How to complete this task:
Using the entries below, output exactly the line containing "12-16 08: -0.278 -> -0.1865" and all lines that follow it to the end.

(Change listing data)
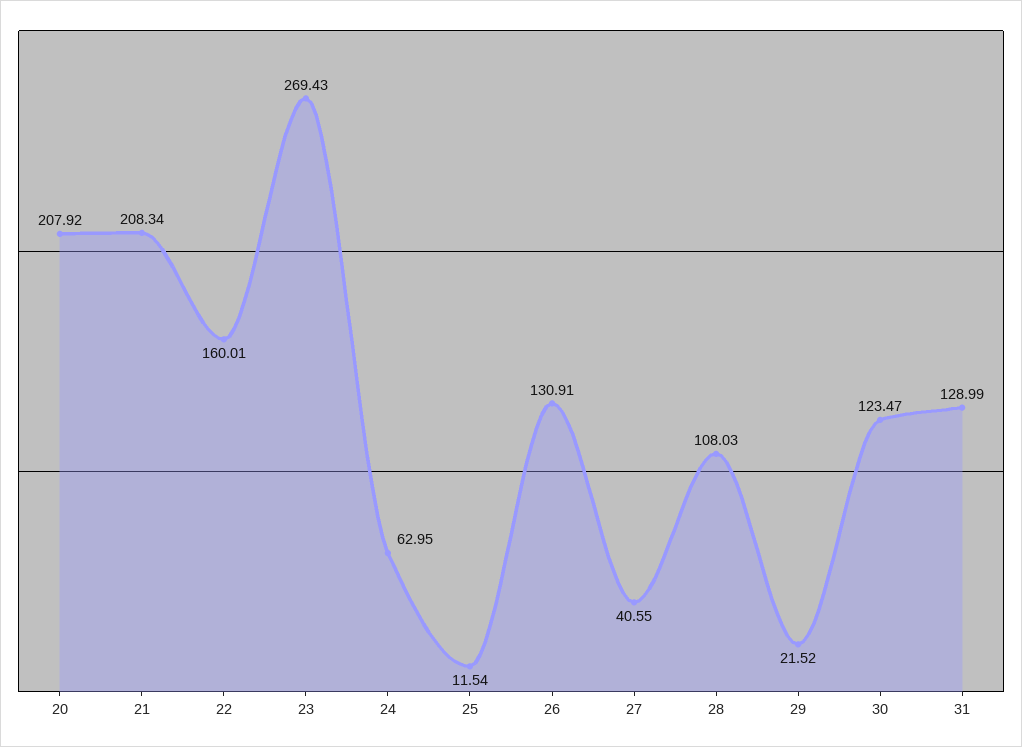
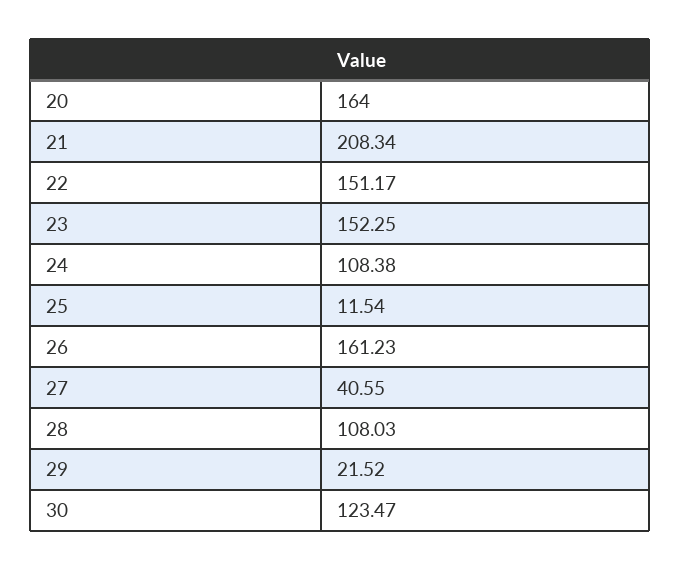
20: 207.92 -> 164
22: 160.01 -> 151.17
23: 269.43 -> 152.25
24: 62.95 -> 108.38
26: 130.91 -> 161.23
31: 128.99 -> none

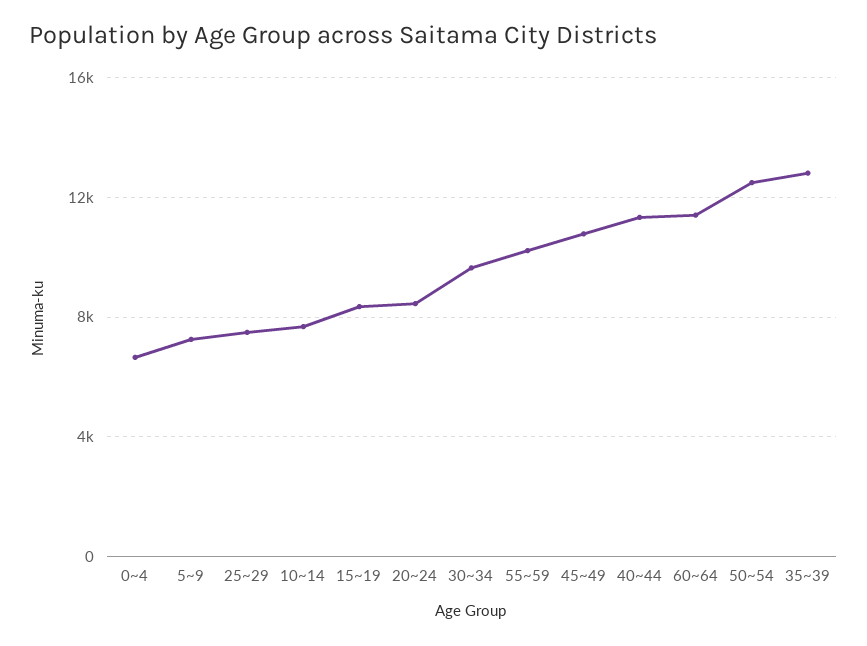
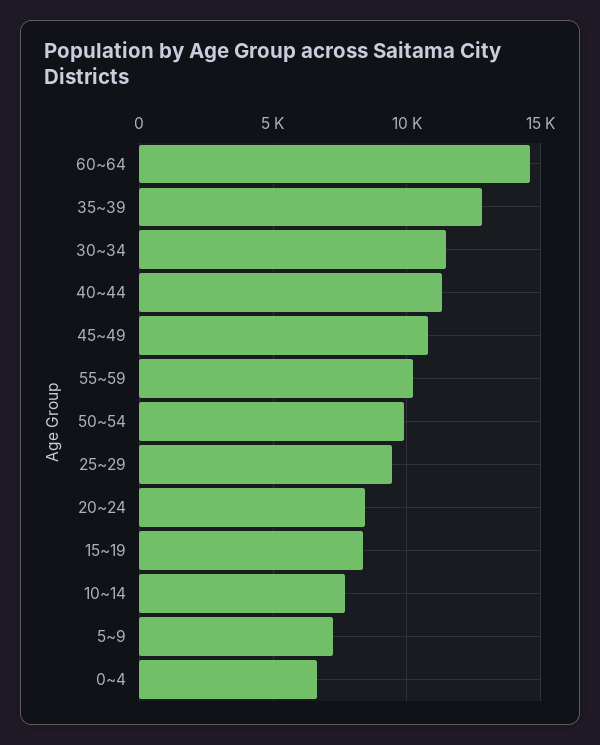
25~29: 7500 -> 9500
30~34: 9500 -> 11500
60~64: 11500 -> 14500
50~54: 12500 -> 10000

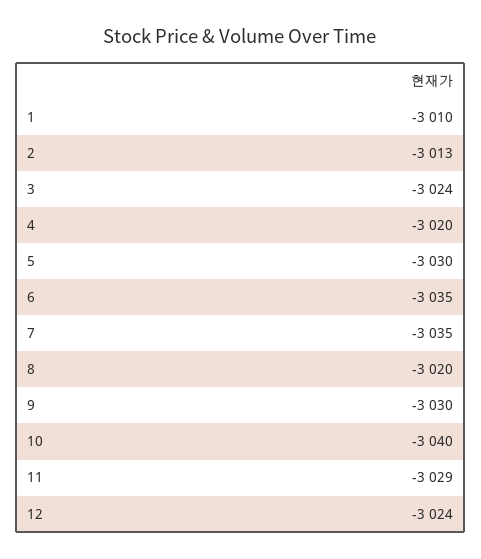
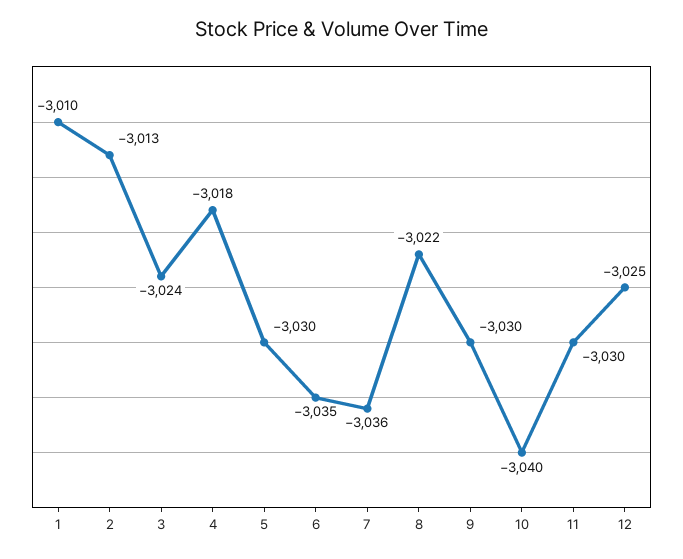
4: -3020 -> -3018
7: -3035 -> -3036
8: -3020 -> -3022
11: -3029 -> -3030
12: -3024 -> -3025

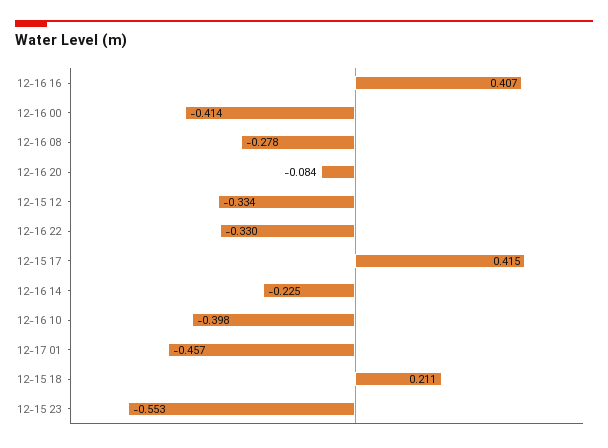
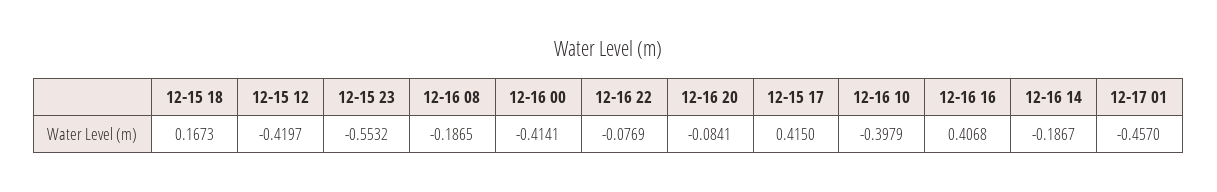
12-16 08: -0.278 -> -0.1865
12-15 12: -0.334 -> -0.4197
12-16 22: -0.33 -> -0.0769
12-16 14: -0.225 -> -0.1867
12-15 18: 0.211 -> 0.1673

Result:
12-16 08: -0.278 -> -0.1865
12-15 12: -0.334 -> -0.4197
12-16 22: -0.33 -> -0.0769
12-16 14: -0.225 -> -0.1867
12-15 18: 0.211 -> 0.1673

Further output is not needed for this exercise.